### EXERCISE AIM
Would you return the records below character for character, without any images?

*** THE DATA ***

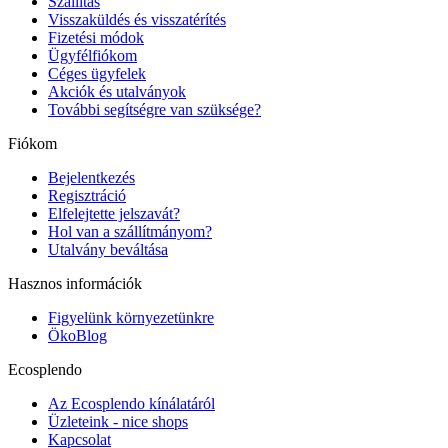
Szállítás
Visszaküldés és visszatérítés
Fizetési módok
Ügyfélfiókom
Céges ügyfelek
Akciók és utalványok
További segítségre van szüksége?
Fiókom
Bejelentkezés
Regisztráció
Elfelejtette jelszavát?
Hol van a szállítmányom?
Utalvány beváltása
Hasznos információk
Figyelünk környezetünkre
ÖkoBlog
Ecosplendo
Az Ecosplendo kínálatáról
Üzleteink - nice shops
Kapcsolat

*** End of THE DATA ***

### OUTPUT FOR THIS EXERCISE
Szállítás
Visszaküldés és visszatérítés
Fizetési módok
Ügyfélfiókom
Céges ügyfelek
Akciók és utalványok
További segítségre van szüksége?
Fiókom
Bejelentkezés
Regisztráció
Elfelejtette jelszavát?
Hol van a szállítmányom?
Utalvány beváltása
Hasznos információk
Figyelünk környezetünkre
ÖkoBlog
Ecosplendo
Az Ecosplendo kínálatáról
Üzleteink - nice shops
Kapcsolat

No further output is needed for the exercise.